SMM: Incentive programs have existed almost as long as sales itself. What questions do you get these days from clients running incentive programs?

BEAUCHINE: Whether this is an effective business tool and can we prove return on investment. During the AIG effect and during the recession, travel incentives and business incentives as a tool came into question. More companies are measuring the impact of their programs now. We’re starting to measure the impact on participants and not just the sales increase. How is it changing the relationship strength of the employee or the channel partner toward the brand?

SMM: What is your message about the effectiveness of non-cash incentives when sales environments are so focused on cash?

BEAUCHINE: There is new research by Kathleen Vohs out of the University of Minnesota that shows that money can actually be a demotivator to teamwork. People primed with money feel more self-sufficient. As soon as money awards are instituted into situations that involve teamwork, the teamwork starts to break down. That fits right into our wheelhouse, because over 70 years we have been in the rewards and recognition business and we knew that there are two forms of motivators: one is your paycheck and the second are the more intrinsic rewards that are all about feeling a sense of pride.
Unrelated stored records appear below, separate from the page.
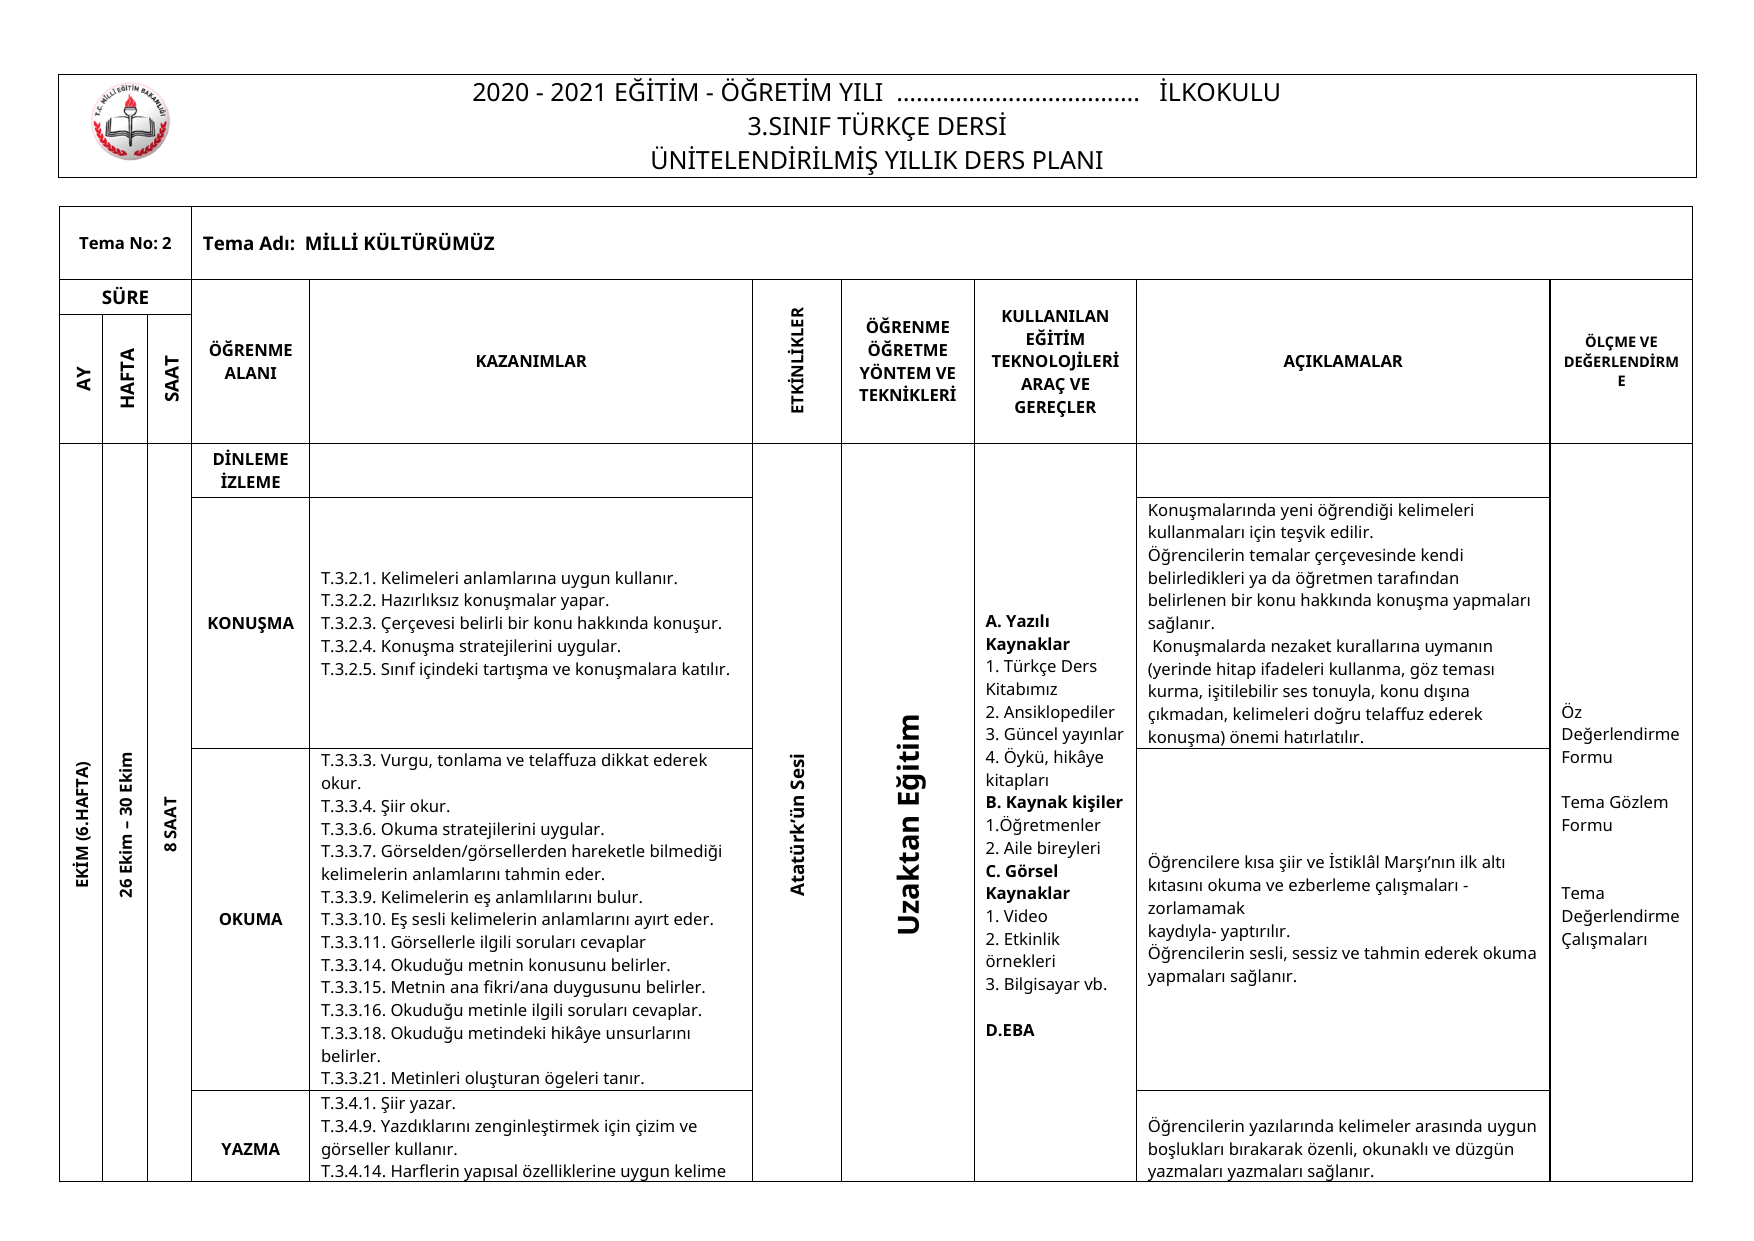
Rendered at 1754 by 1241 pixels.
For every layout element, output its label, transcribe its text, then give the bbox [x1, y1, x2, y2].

picture [85, 77, 175, 167]
table_cell 26 Ekim – 30 Ekim [103, 444, 147, 1181]
table_cell DİNLEME İZLEME [192, 444, 309, 497]
table_cell Öz Değerlendirme Formu Tema Gözlem Formu Tema Değerlendirme Çalışmaları [1551, 444, 1692, 1181]
table_cell [1137, 444, 1549, 497]
table_cell SAAT [148, 315, 191, 443]
table_cell T.3.3.3. Vurgu, tonlama ve telaffuza dikkat ederek okur. T.3.3.4. Şiir okur. T.3.3.6. Okuma stratejilerini uygular. T.3.3.7. Görselden/görsellerden hareketle bilmediği kelimelerin anlamlarını tahmin eder. T.3.3.9. Kelimelerin eş anlamlılarını bulur. T.3.3.10. Eş sesli kelimelerin anlamlarını ayırt eder. T.3.3.11. Görsellerle ilgili soruları cevaplar T.3.3.14. Okuduğu metnin konusunu belirler. T.3.3.15. Metnin ana fikri/ana duygusunu belirler. T.3.3.16. Okuduğu metinle ilgili soruları cevaplar. T.3.3.18. Okuduğu metindeki hikâye unsurlarını belirler. T.3.3.21. Metinleri oluşturan ögeleri tanır. [310, 749, 752, 1089]
table_header Tema Adı: MİLLİ KÜLTÜRÜMÜZ [192, 207, 1692, 279]
table_cell HAFTA [103, 315, 147, 443]
table_cell KONUŞMA [192, 498, 309, 748]
table_cell SÜRE [60, 280, 191, 314]
table_cell ÖLÇME VE DEĞERLENDİRME [1551, 280, 1692, 443]
table_cell AY [60, 315, 102, 443]
table_cell A. Yazılı Kaynaklar 1. Türkçe Ders Kitabımız 2. Ansiklopediler 3. Güncel yayınlar 4. Öykü, hikâye kitapları B. Kaynak kişiler 1.Öğretmenler 2. Aile bireyleri C. Görsel Kaynaklar 1. Video 2. Etkinlik örnekleri 3. Bilgisayar vb. D.EBA [975, 444, 1136, 1181]
table_cell Öğrencilere kısa şiir ve İstiklâl Marşı’nın ilk altı kıtasını okuma ve ezberleme çalışmaları -zorlamamak kaydıyla- yaptırılır. Öğrencilerin sesli, sessiz ve tahmin ederek okuma yapmaları sağlanır. [1137, 749, 1549, 1089]
table_cell Uzaktan Eğitim [842, 444, 974, 1181]
table_cell AÇIKLAMALAR [1137, 280, 1549, 443]
table_cell ÖĞRENME ÖĞRETME YÖNTEM VE TEKNİKLERİ [842, 280, 974, 443]
table_cell Konuşmalarında yeni öğrendiği kelimeleri kullanmaları için teşvik edilir. Öğrencilerin temalar çerçevesinde kendi belirledikleri ya da öğretmen tarafından belirlenen bir konu hakkında konuşma yapmaları sağlanır. Konuşmalarda nezaket kurallarına uymanın (yerinde hitap ifadeleri kullanma, göz teması kurma, işitilebilir ses tonuyla, konu dışına çıkmadan, kelimeleri doğru telaffuz ederek konuşma) önemi hatırlatılır. [1137, 498, 1549, 748]
table_cell ETKİNLİKLER [753, 280, 841, 443]
table_cell T.3.2.1. Kelimeleri anlamlarına uygun kullanır. T.3.2.2. Hazırlıksız konuşmalar yapar. T.3.2.3. Çerçevesi belirli bir konu hakkında konuşur. T.3.2.4. Konuşma stratejilerini uygular. T.3.2.5. Sınıf içindeki tartışma ve konuşmalara katılır. [310, 498, 752, 748]
table_cell Öğrencilerin yazılarında kelimeler arasında uygun boşlukları bırakarak özenli, okunaklı ve düzgün yazmaları yazmaları sağlanır. [1137, 1091, 1549, 1181]
table_header Tema No: 2 [60, 207, 191, 279]
table_cell ÖĞRENME ALANI [192, 280, 309, 443]
table_cell Atatürk’ün Sesi [753, 444, 841, 1181]
table_cell KAZANIMLAR [310, 280, 752, 443]
table_cell [310, 444, 752, 497]
table_cell 8 SAAT [148, 444, 191, 1181]
table_cell T.3.4.1. Şiir yazar. T.3.4.9. Yazdıklarını zenginleştirmek için çizim ve görseller kullanır. T.3.4.14. Harflerin yapısal özelliklerine uygun kelime ve cümleler yazar. [310, 1091, 752, 1181]
table_cell KULLANILAN EĞİTİM TEKNOLOJİLERİ ARAÇ VE GEREÇLER [975, 280, 1136, 443]
table_cell YAZMA [192, 1091, 309, 1181]
table_cell EKİM (6.HAFTA) [60, 444, 102, 1181]
table_cell OKUMA [192, 749, 309, 1089]
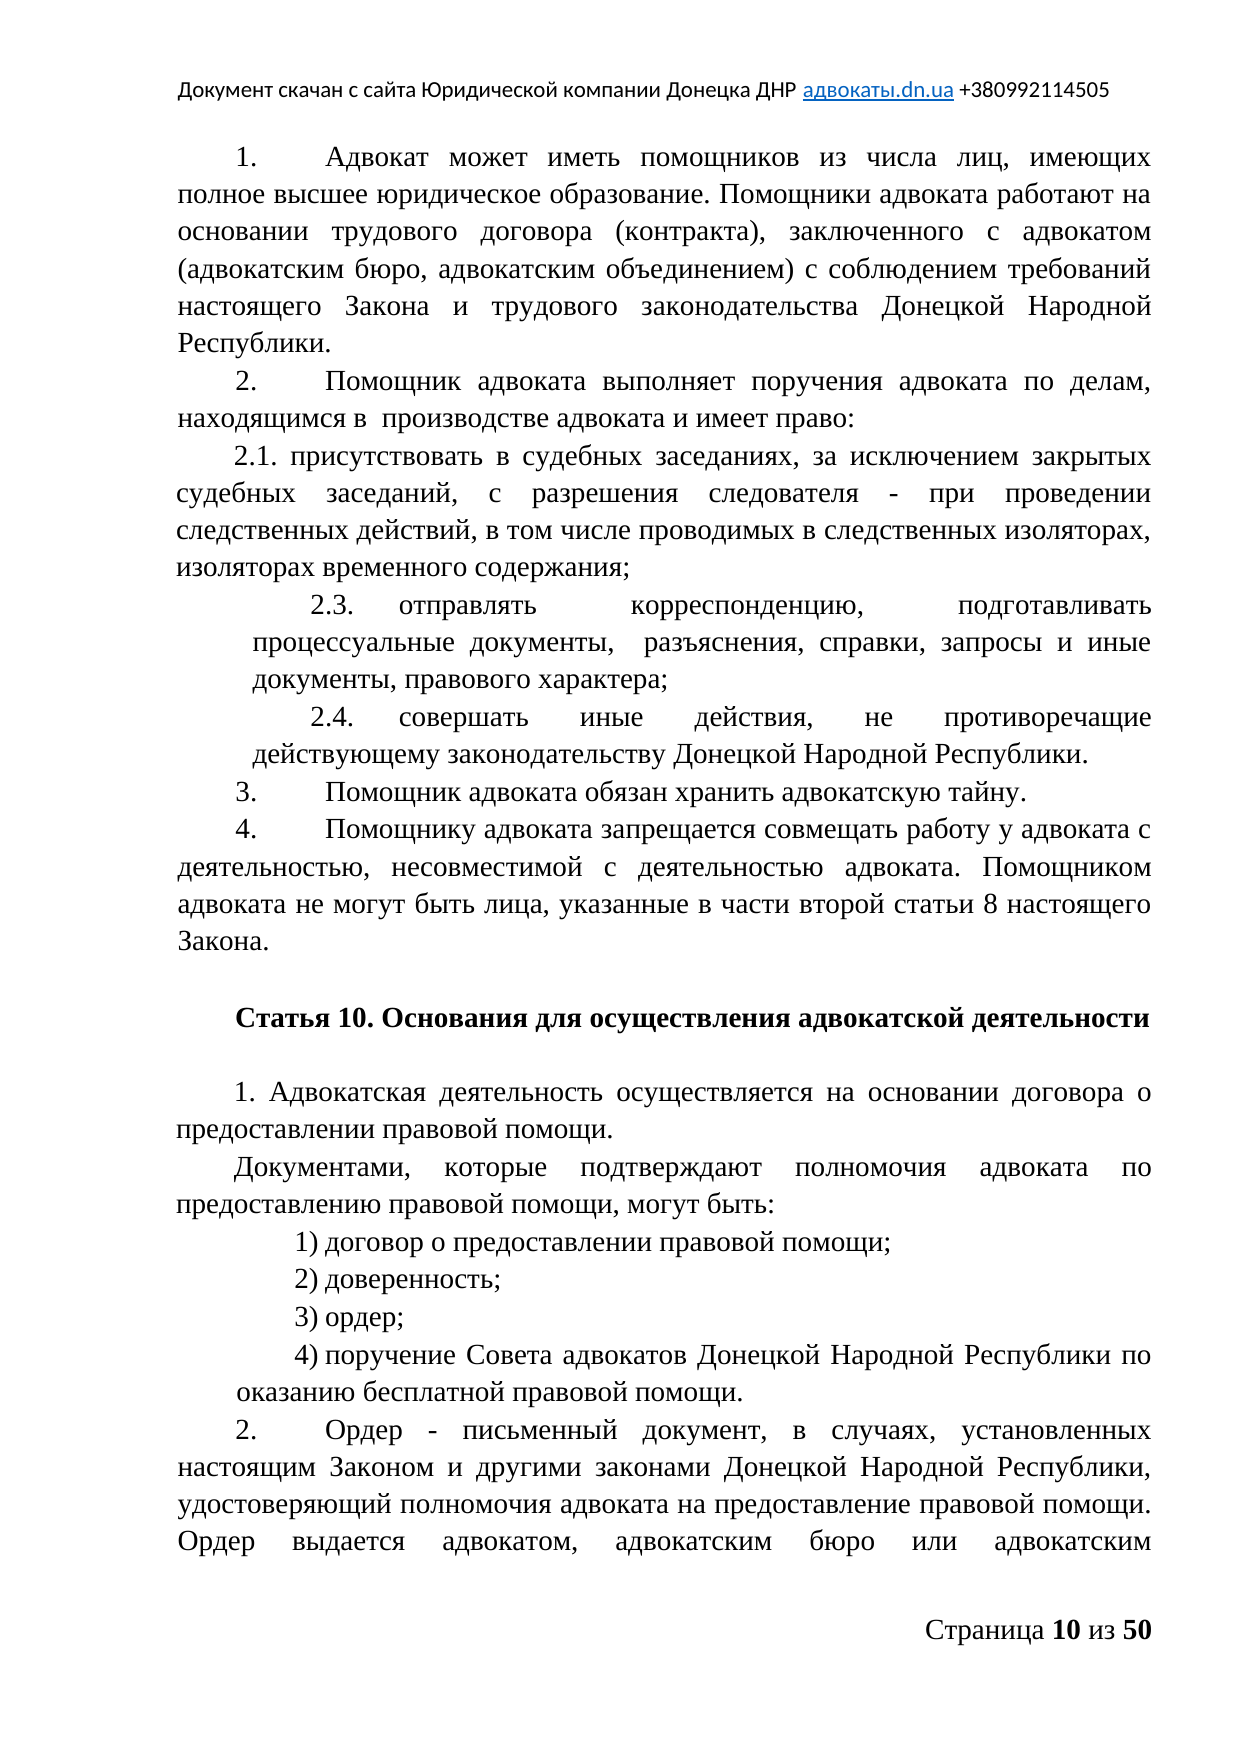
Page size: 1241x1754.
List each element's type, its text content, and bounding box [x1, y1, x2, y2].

text 2.1. присутствовать в судебных заседаниях, за исключением закрытых судебных заседаний, с разрешения следователя - при проведении следственных действий, в том числе проводимых в следственных изоляторах, изоляторах временного содержания; [176, 438, 1152, 583]
list Помощник адвоката выполняет поручения адвоката по делам, находящимся в производстве адвоката и имеет право: [177, 363, 1152, 433]
text Документами, которые подтверждают полномочия адвоката по предоставлению правовой помощи, могут быть: [176, 1149, 1152, 1220]
list Помощник адвоката обязан хранить адвокатскую тайну. [177, 774, 1152, 807]
list доверенность; [236, 1262, 1152, 1295]
list поручение Совета адвокатов Донецкой Народной Республики по оказанию бесплатной правовой помощи. [236, 1337, 1152, 1408]
list совершать иные действия, не противоречащие действующему законодательству Донецкой Народной Республики. [252, 699, 1152, 770]
list отправлять корреспонденцию, подготавливать процессуальные документы, разъяснения, справки, запросы и иные документы, правового характера; [252, 587, 1152, 695]
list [177, 1412, 1152, 1557]
list договор о предоставлении правовой помощи; [236, 1224, 1152, 1257]
list ордер; [236, 1299, 1152, 1333]
text 1. Адвокатская деятельность осуществляется на основании договора о предоставлении правовой помощи. [176, 1074, 1152, 1145]
subtitle Статья 10. Основания для осуществления адвокатской деятельности [235, 1000, 1152, 1034]
list Адвокат может иметь помощников из числа лиц, имеющих полное высшее юридическое образование. Помощники адвоката работают на основании трудового договора (контракта), заключенного с адвокатом (адвокатским бюро, адвокатским объединением) с соблюдением требований настоящего Закона и трудового законодательства Донецкой Народной Республики. [177, 139, 1152, 359]
list Помощнику адвоката запрещается совмещать работу у адвоката с деятельностью, несовместимой с деятельностью адвоката. Помощником адвоката не могут быть лица, указанные в части второй статьи 8 настоящего Закона. [177, 812, 1152, 957]
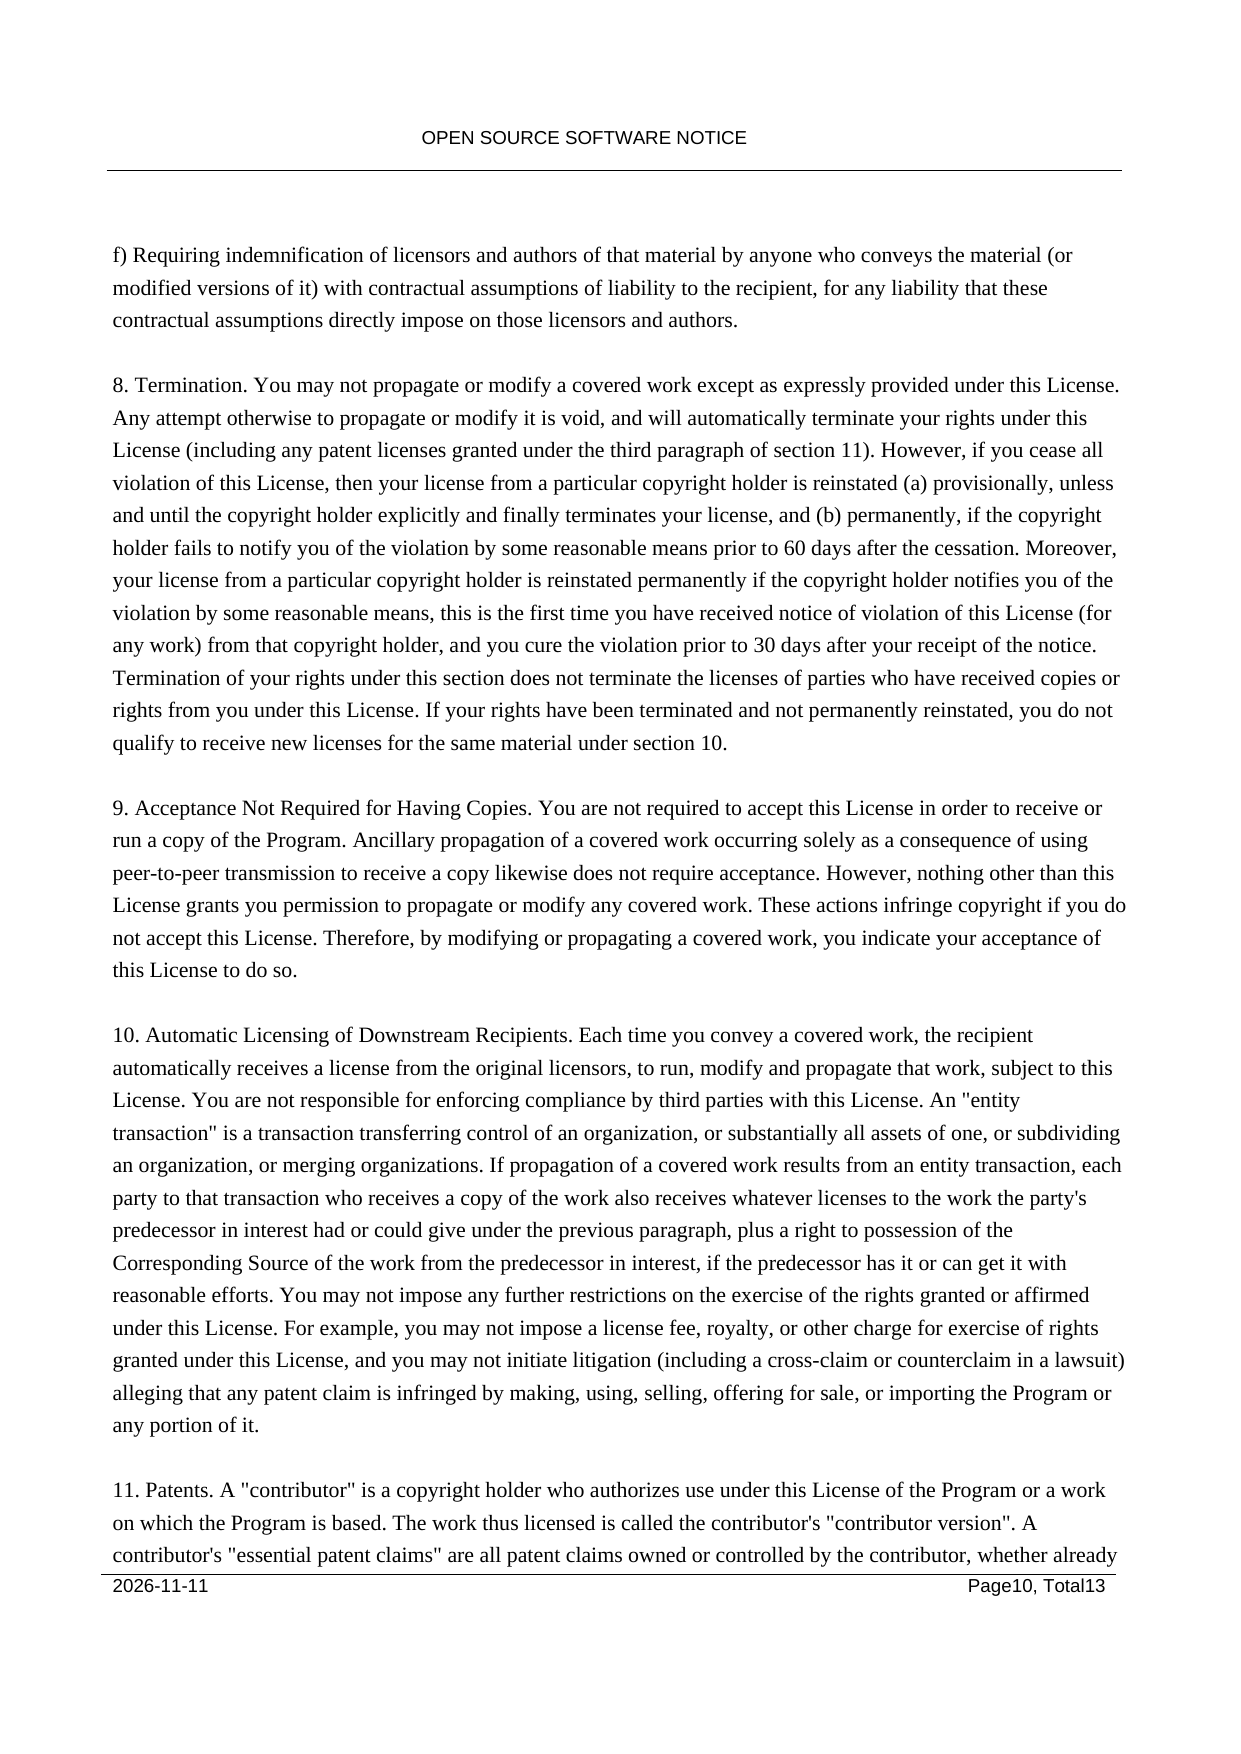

SMM: Some things haven’t changed regarding what motivates people, but certainly there are new trends. What are you seeing that’s new?

BEAUCHINE: The big one is gamification, and the simple reason is that game mechanics are so ageless. There are a hundred million people playing Angry Birds from ages 85 to 3. When we see a company having trouble getting a behavior change and it has run out of ideas, they can make it fun for the behavior change to happen by giving digital badges and golden eggs and golden pineapples. It gets people excited.

SMM: So why spend money on rewards when people get so excited about golden pineapples? Is gamification making the accomplishment itself its own reward?

BEAUCHINE: No. There is never one solution for a whole mass of employees. Gaming isn’t going to satisfy the top 5 percent of the sales force.

SMM: You have been doing this a long time. Is the aphorism “the more things change, the more they stay the same” applicable to motivation in the workplace?

BEAUCHINE: What has stayed the same is that people are motivated by recognition from the people they work with plus a sense of achievement — that they will be allowed to master their trade. What’s different is instead of mass approaches, the advancements in technology make it entirely possible to understand how a person wants to be motivated.